> [Provided text]
A few thousand searches were made in the time this webpage got loaded on your computer. But, does this ever stimulated your neurons, how a search engine works?
How Google serves you the best results at a blink of an eye? Actually, it doesn’t matter until Google, Bing are there. The scenario would’ve been very different if there was no Google, Bing, or Yahoo. Let us dive into the world of search engines and see, how a search engine works.
Peeping into the history
The search engine fairy tale began in 1990s when Tim Berners-Lee used to enlist every new webserver which went online, to the list maintained by the CERN webserver. Until September, 93, no search engines existed on the internet but only a few tools which were capable of maintaining a database of file names. Archie, Veronica, Jughead were the very first entrants in this category.
Oscar Nierstrasz from the University of Geneva is accredited for the very first search engine that came into existence, named W3Catalog. He did some serious Perl scripting and finally came out with the world’s first search engine on September 3, 1993. Furthermore, the year 1993 saw the advent of many other search engines. JumpStation by Jonathon Fletcher, AliWeb, WWW Worm, etc. Yahoo! was launched in 1995 as web-directory, but it started using Inktomi’s engine search from 2000 and then shifted to Microsoft’s Bing in 2009.
Now, talking about the name which is the prime synonym for the term search engine, Google Search, was a research project for two Stanford graduates, Larry Page and Sergy Brin, having its initial foot prints in March, 1995. Google’s working was initially inspired by Page’s back-linking method which did calculations based on how many backlinks originated from a webpage, so as to measure the importance of that page in the World Wide Web. “The best advice I ever got”, Page said, while he recalled, how his supervisor Terry Winograd supported his idea. And since then, Google never looked back.
It all begins with a crawl
A baby search engine in its nascent stage begins exploring the World Wide Web, with its small hands and knees it explores every other link it finds on a webpage and stores them in its database.
Now, let’s focus on some behind the scene technical thoughts, a search engine incorporates a Web Crawler software which is basically an internet bot assigned the task to open all the hyperlinks present on a webpage and create a database of text and metadata from all the links. It begins with an initial set of links to visit, called Seeds. As soon as it proceeds with visiting those links, adds new links in the existing list of URLs to visit, known as Crawl Frontier.

> [Questions on the material]
1. Update the search engine history text between "Now, talking about" and "in its database.", inclusive, putting "young search engine" wherever "baby search engine" appears.
2. Can you carry on the search engine text from the point where it ends?

> [Excerpted records]
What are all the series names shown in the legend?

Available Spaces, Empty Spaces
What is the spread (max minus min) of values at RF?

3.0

---

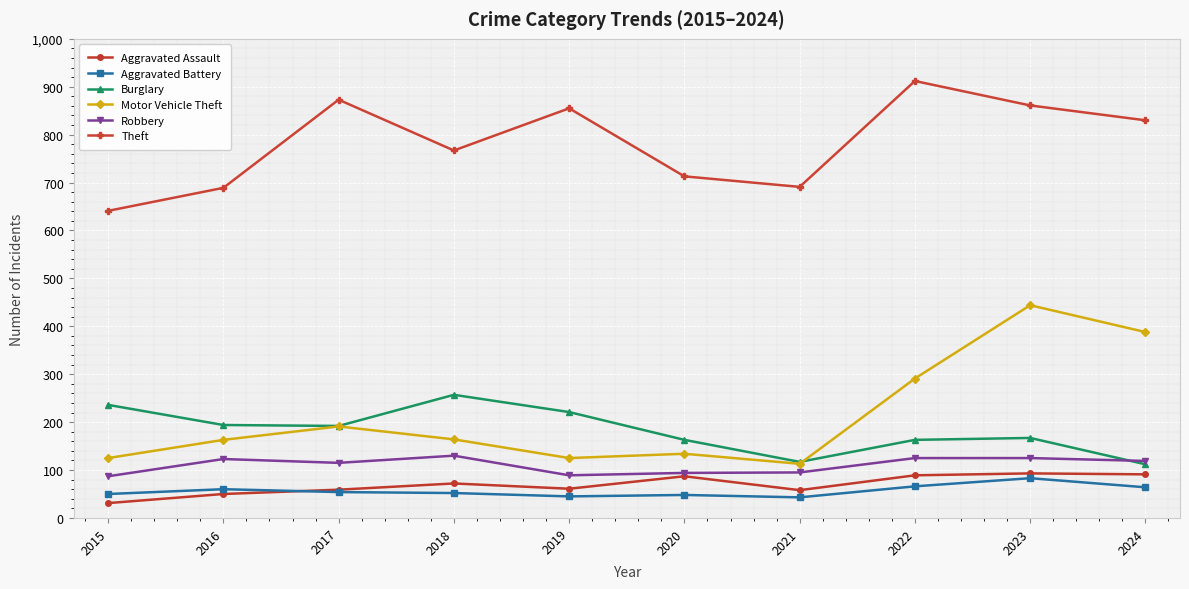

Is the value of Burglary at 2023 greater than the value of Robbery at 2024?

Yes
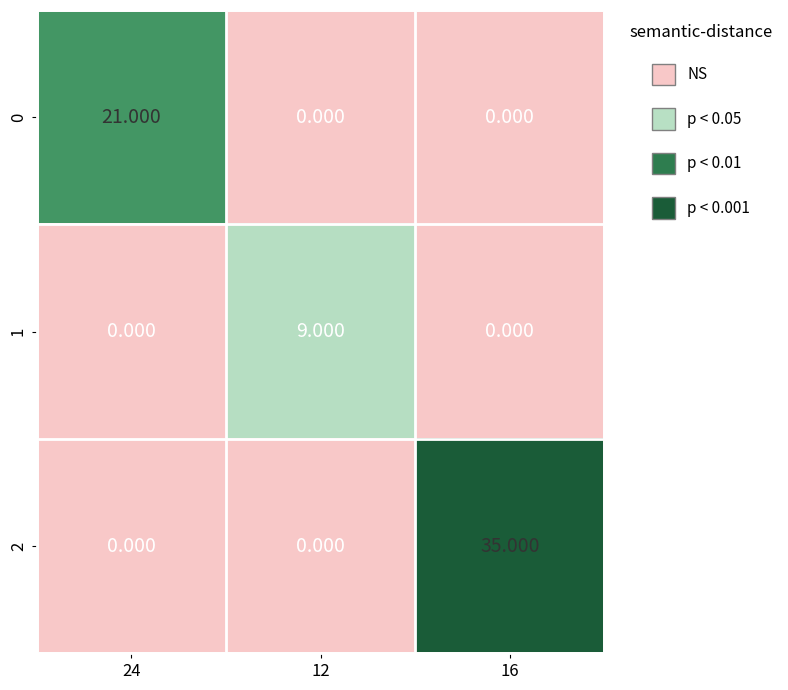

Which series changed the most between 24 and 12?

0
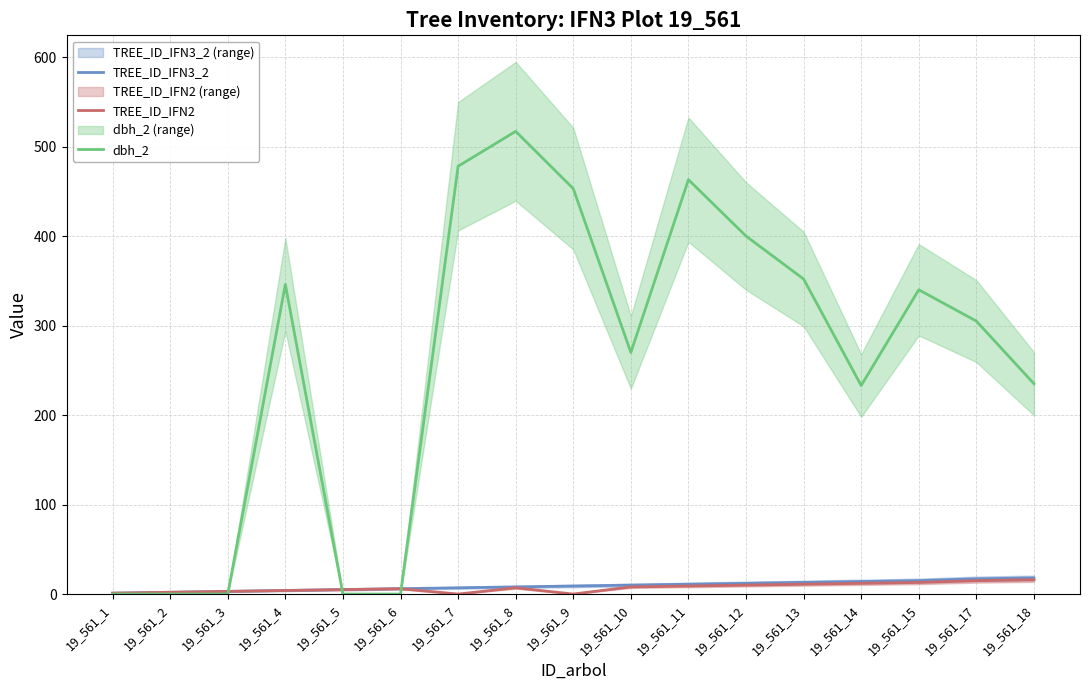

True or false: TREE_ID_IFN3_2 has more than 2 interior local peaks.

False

> [Answers to the exercises]
1.
Now, talking about the name which is the prime synonym for the term search engine, Google Search, was a research project for two Stanford graduates, Larry Page and Sergy Brin, having its initial foot prints in March, 1995. Google’s working was initially inspired by Page’s back-linking method which did calculations based on how many backlinks originated from a webpage, so as to measure the importance of that page in the World Wide Web. “The best advice I ever got”, Page said, while he recalled, how his supervisor Terry Winograd supported his idea. And since then, Google never looked back.
It all begins with a crawl
A young search engine in its nascent stage begins exploring the World Wide Web, with its small hands and knees it explores every other link it finds on a webpage and stores them in its database.

2.
As the Crawler traverses through the links, it downloads the information from those web pages to be viewed later in the form of snapshots, as downloading the whole webpage would require a whole lot of data, and it comes at a pocket burning price, atleast in countries like India. And I can bet, if Google was founded in India, all their money would be used to pay the internet bills. Hopefully, that’s not a topic of concern as of now.
The Web crawler explores the web pages based on some policies:
Selection Policy: Crawler decides which pages it should download and which it shouldn’t. The selection policy focuses on downloading the most relevant content of a web page rather than some unimportant data.
Re-Visit Policy: Crawler schedules the time when it should re-open the web pages and edit the changes in its database, thanks to the dynamic nature of the internet which makes it very hard for the Crawlers to remain updated with the latest versions of the webpages.
Parallelization Policy: Crawlers use multiple processes at once to explore the links known as Distributed Crawling, but sometimes there are chances that different processes may download the same web page, so the crawler maintains a co-ordination between all the processes to eliminate any chances of duplicity.
Politeness Policy: When a crawler traverses a website, it simultaneously downloads web pages from it, thus increasing the load on webserver hosting the website. Hence, a term “Crawl-Delay” is implemented in which the crawler has to wait for a few seconds after it downloads some data from a webserver, and is governed by the Politeness Policy.
High-level Architecture of a standard Web Crawler:
The above illustration depicts how a web crawler works. It open the initial list of links and then links inside those links and so on.
Wikipedia writes, computer science researchers Vladislav Shkapenyuk and Torsten Suel noted that:
While it is fairly easy to build a slow crawler that downloads a few pages per second for a short period of time, building a high-performance system that can download hundreds of millions of pages over several weeks presents a number of challenges in system design, I/O and network efficiency, and robustness and manageability.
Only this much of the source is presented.